Une demi-heure plus tard, le Gris réapparut dans le parages, comme dessoûlé, mais avec un visage gonflé et une tête qui semblait si lourde qu’il la portait avec haine au sommet de son corps. Il se planta devant un tonneau d’eau de pluie et y plongea sa gueule un long moment, puis remplit plusieurs fois son béret d’eau et se le mit sur la tête. Enfin il se frotta furieusement le visage avec ses grosses paluches, comme s’il voulait s’arracher les joues et les yeux.
Je me détournai, le spectacle m’était désagréable.
(Slavtchouk)

-Tu veux boire ? dis-je, employant ces mots - parmi les plus importants - qui définissent les destins de la civilisation russe.
- Non, répondit-il.
Moi, oui, répliquai-je et, avec une forfanterie imbécile, je me versai d’un coup dans le gosier deux bons décilitres.
Je soufflai et posai par terre la bouteille vide.
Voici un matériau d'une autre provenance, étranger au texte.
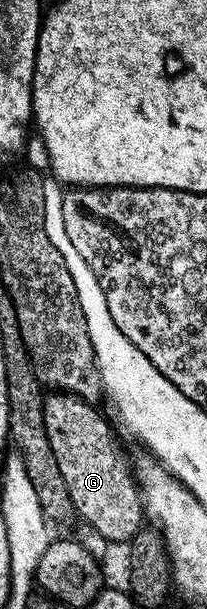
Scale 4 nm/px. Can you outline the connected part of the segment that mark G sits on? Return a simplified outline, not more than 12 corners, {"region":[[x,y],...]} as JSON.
{"region":[[45,394],[73,512],[124,545],[144,497],[93,404]]}

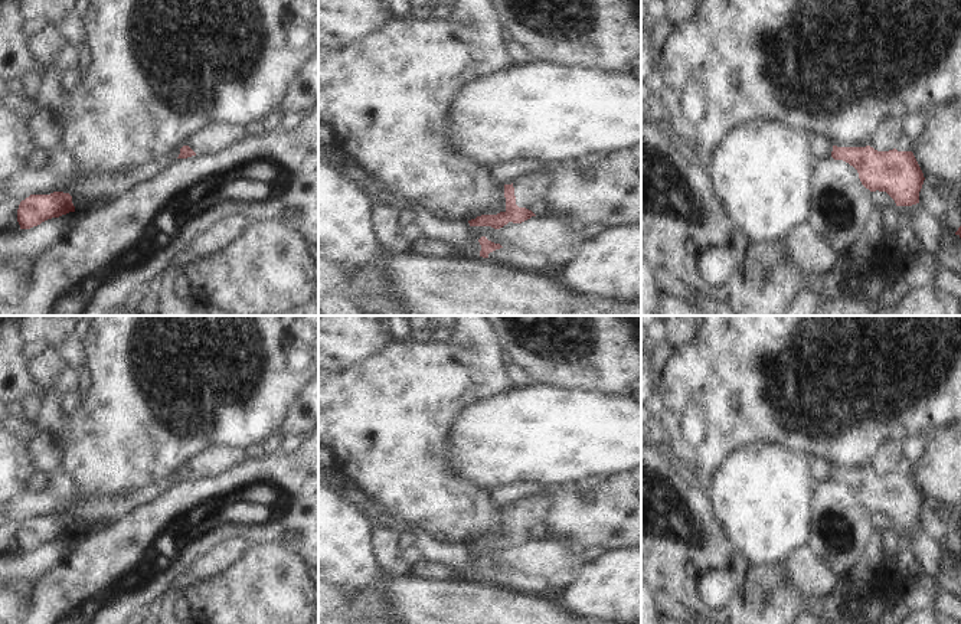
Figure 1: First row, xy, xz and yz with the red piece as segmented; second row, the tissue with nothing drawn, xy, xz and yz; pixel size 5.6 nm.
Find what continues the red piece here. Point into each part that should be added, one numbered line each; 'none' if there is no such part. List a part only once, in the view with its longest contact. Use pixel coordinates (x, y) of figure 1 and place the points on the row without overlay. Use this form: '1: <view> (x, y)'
1: xz (532, 513)

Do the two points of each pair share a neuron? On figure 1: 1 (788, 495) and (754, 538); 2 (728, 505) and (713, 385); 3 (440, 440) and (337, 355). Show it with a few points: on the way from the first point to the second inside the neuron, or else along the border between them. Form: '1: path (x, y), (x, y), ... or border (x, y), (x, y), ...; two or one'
1: path (778, 505), (767, 516), (764, 528); one
2: border (752, 446), (736, 450), (708, 484); two
3: border (382, 352), (359, 365), (333, 372); two

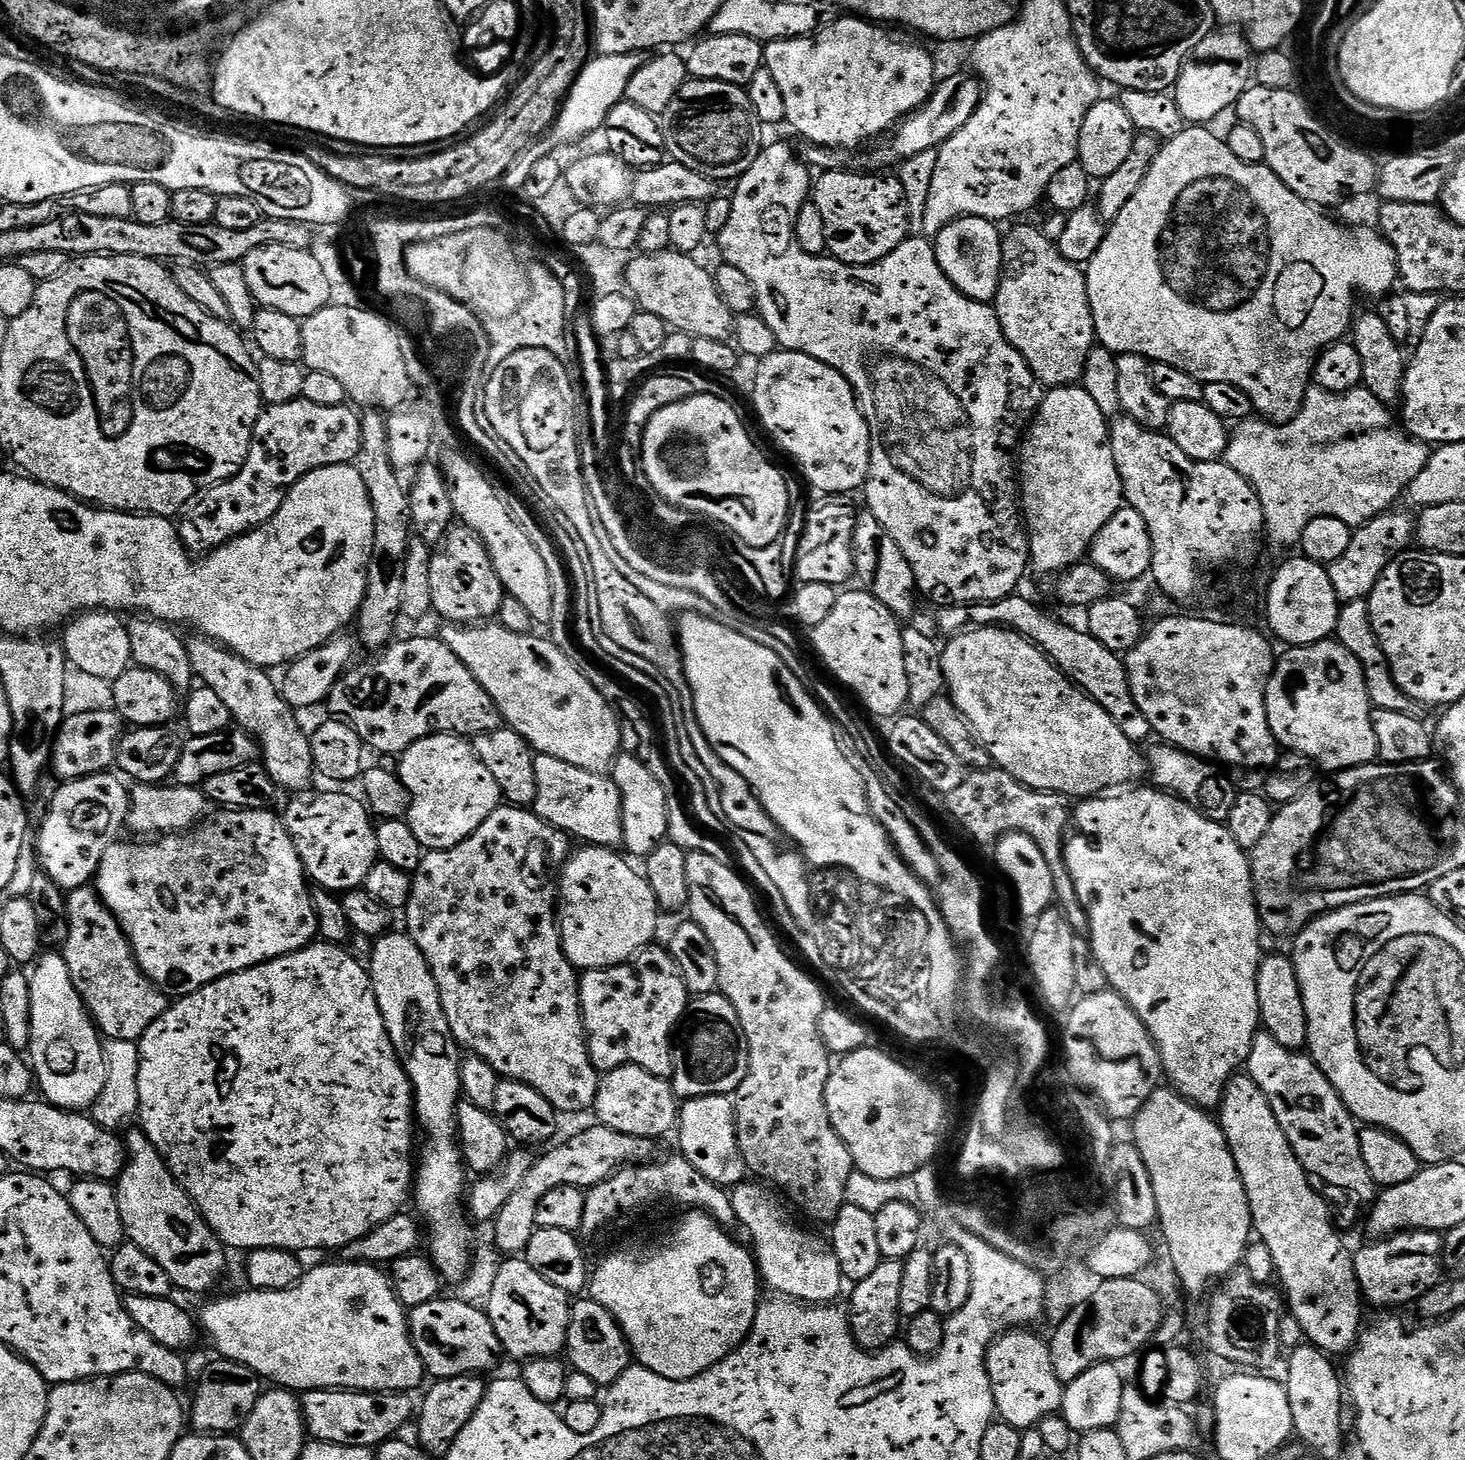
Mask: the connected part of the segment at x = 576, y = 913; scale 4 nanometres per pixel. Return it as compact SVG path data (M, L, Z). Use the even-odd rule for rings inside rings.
M599 846L581 849L581 852L573 851L569 855L559 873L561 876L558 876L558 923L564 953L578 970L627 964L653 943L656 923L662 919L654 890L650 890L643 875L637 869L635 872L627 864L629 861L623 855L620 857L616 850Z

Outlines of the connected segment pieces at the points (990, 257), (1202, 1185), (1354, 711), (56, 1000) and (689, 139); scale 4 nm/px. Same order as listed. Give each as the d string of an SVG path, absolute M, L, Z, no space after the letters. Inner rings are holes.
M962 216L952 224L947 224L934 237L936 257L952 284L964 296L981 302L995 301L1000 291L1004 263L1004 236L997 225L986 218Z
M1161 1086L1144 1103L1131 1125L1134 1143L1146 1162L1158 1202L1158 1228L1164 1231L1168 1256L1180 1284L1192 1296L1200 1296L1208 1287L1219 1285L1244 1263L1245 1252L1254 1236L1252 1211L1246 1186L1238 1174L1234 1154L1224 1130L1205 1109L1193 1104L1168 1086Z
M1332 638L1323 640L1321 644L1292 646L1287 651L1285 656L1277 659L1268 693L1272 733L1277 744L1281 749L1306 754L1328 774L1373 763L1378 756L1372 721L1374 709L1368 696L1368 678L1359 657Z
M59 951L41 955L39 959L35 961L34 969L30 976L30 1026L32 1027L32 1042L30 1045L30 1067L34 1073L35 1083L38 1085L44 1093L42 1093L43 1099L47 1103L52 1104L55 1108L66 1108L69 1110L88 1110L95 1104L96 1100L102 1094L102 1086L106 1086L106 1062L104 1061L104 1046L102 1043L102 1037L97 1029L94 1021L92 1021L92 1015L89 1014L88 1009L85 1008L82 998L78 994L78 990L74 986L74 982L70 978L70 970L66 966L63 955Z
M689 78L680 88L675 112L672 132L670 128L671 159L682 166L690 166L690 170L698 170L698 174L706 174L711 180L739 180L766 147L766 125L758 118L754 102L750 102L741 85Z

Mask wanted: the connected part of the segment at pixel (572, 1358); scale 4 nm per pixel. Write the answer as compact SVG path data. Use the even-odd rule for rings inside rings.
M585 1298L572 1304L566 1360L575 1371L594 1378L598 1386L607 1386L614 1383L630 1367L634 1357L624 1331L620 1328L620 1323L612 1317L610 1310L606 1310L606 1306L602 1306L597 1300Z

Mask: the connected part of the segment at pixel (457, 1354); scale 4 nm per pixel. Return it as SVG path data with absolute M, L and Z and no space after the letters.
M431 1300L411 1309L408 1331L422 1358L427 1375L445 1380L469 1374L488 1374L502 1357L500 1339L483 1307L475 1308L464 1300Z

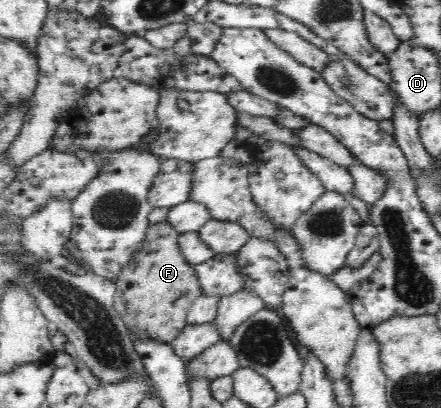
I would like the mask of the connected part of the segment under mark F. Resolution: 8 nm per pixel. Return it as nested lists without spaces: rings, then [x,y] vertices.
[[[168,219],[151,224],[145,235],[145,244],[134,254],[129,264],[118,276],[114,307],[130,332],[134,332],[139,338],[149,337],[149,339],[171,344],[179,332],[188,325],[187,315],[192,302],[203,294],[195,267],[189,264],[182,255],[179,246],[181,235],[181,232],[175,230],[175,227],[168,223]]]

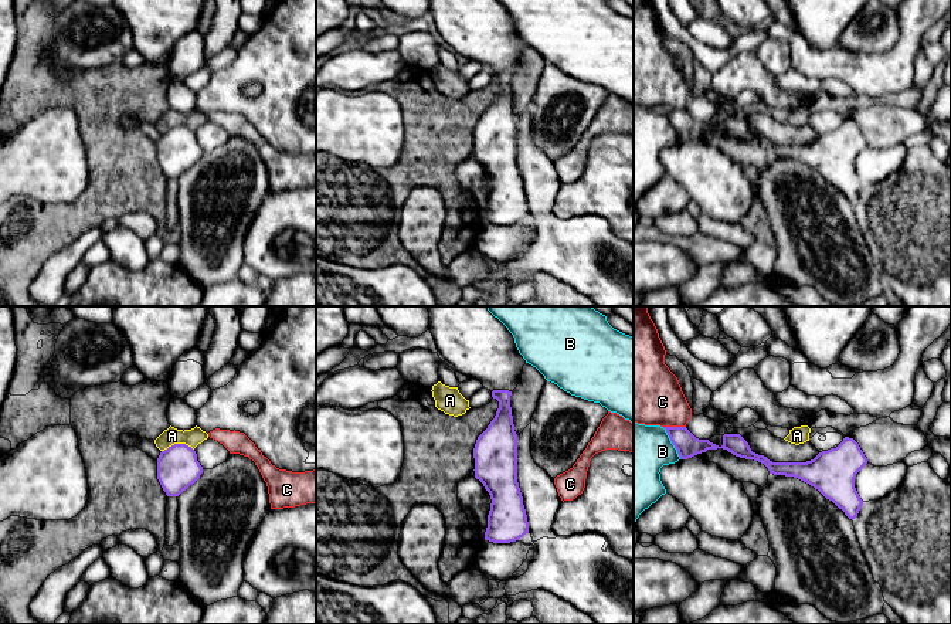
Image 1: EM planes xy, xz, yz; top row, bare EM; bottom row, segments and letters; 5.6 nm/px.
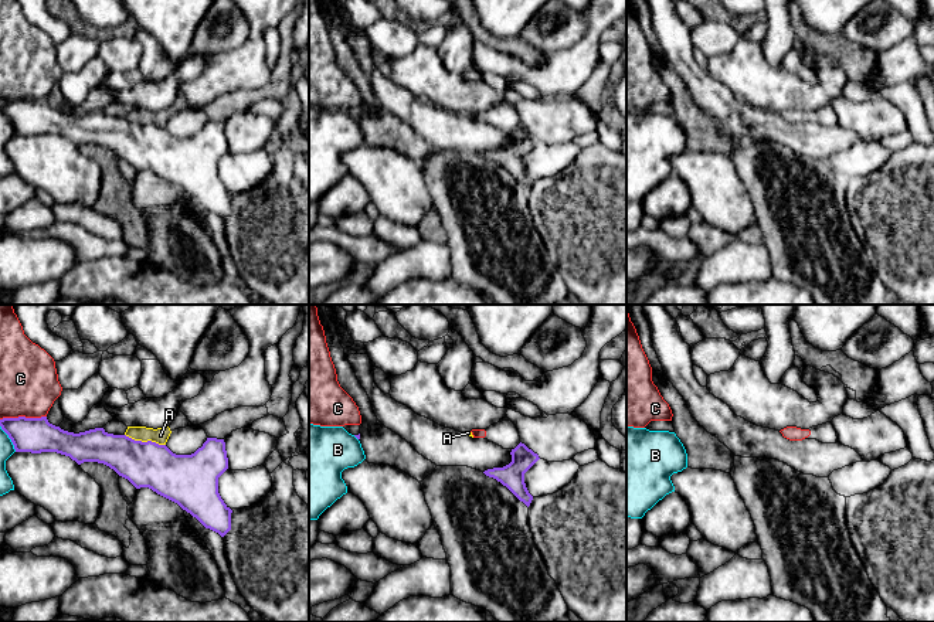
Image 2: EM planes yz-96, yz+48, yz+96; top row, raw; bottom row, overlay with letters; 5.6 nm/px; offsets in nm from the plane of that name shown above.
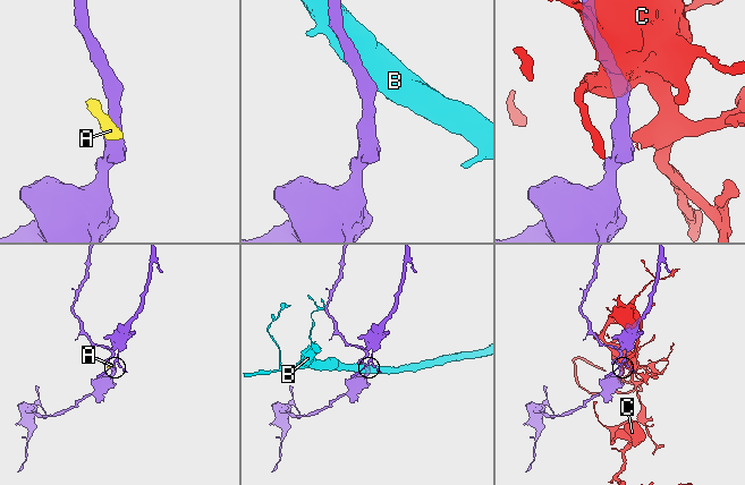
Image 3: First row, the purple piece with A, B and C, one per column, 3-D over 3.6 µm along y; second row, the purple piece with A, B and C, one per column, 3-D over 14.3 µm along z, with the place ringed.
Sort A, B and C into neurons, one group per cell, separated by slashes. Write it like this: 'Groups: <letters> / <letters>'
Groups: A / B / C

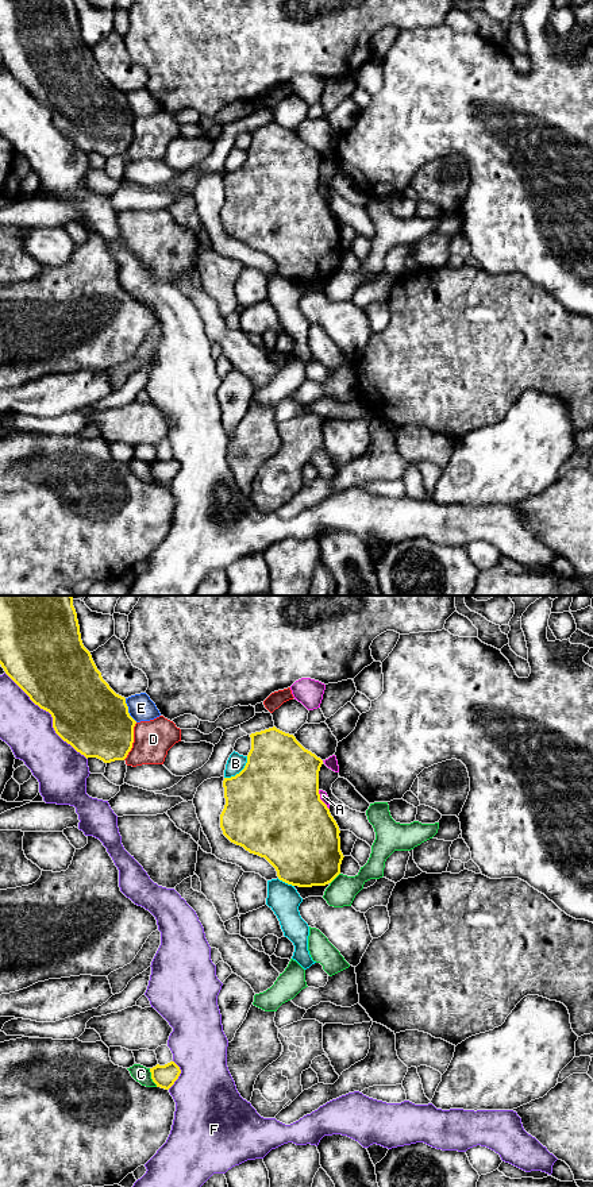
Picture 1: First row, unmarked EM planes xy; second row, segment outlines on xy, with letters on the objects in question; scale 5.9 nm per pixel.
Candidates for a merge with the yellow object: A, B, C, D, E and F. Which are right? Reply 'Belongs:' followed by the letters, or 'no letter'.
Belongs: no letter

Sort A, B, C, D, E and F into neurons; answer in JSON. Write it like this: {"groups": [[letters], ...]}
{"groups": [["A"], ["B"], ["C"], ["D"], ["E"], ["F"]]}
Elle tinta avec reconnaissance : du reste, après ce qui venait de se passer entre elle et moi, on ne pouvait que la briser contre le sol.
- Je me demande combien de temps encore tu vas vivre, me dit Mikhaïl d’un ton pensif et calme, et me toisant.
(Un héros de rock’n’roll)

Le blond et moi passions la nuit chez une amie dont le mari était en déplacement. Après avoir un peu blagué à ce sujet, nous bûmes dans la soirée une bouteille de vodka, puis une deuxième (…) L’amie était charmante, et il fut si agréable de la distraire qu’il fallut aller chercher une autre bouteille de vodka.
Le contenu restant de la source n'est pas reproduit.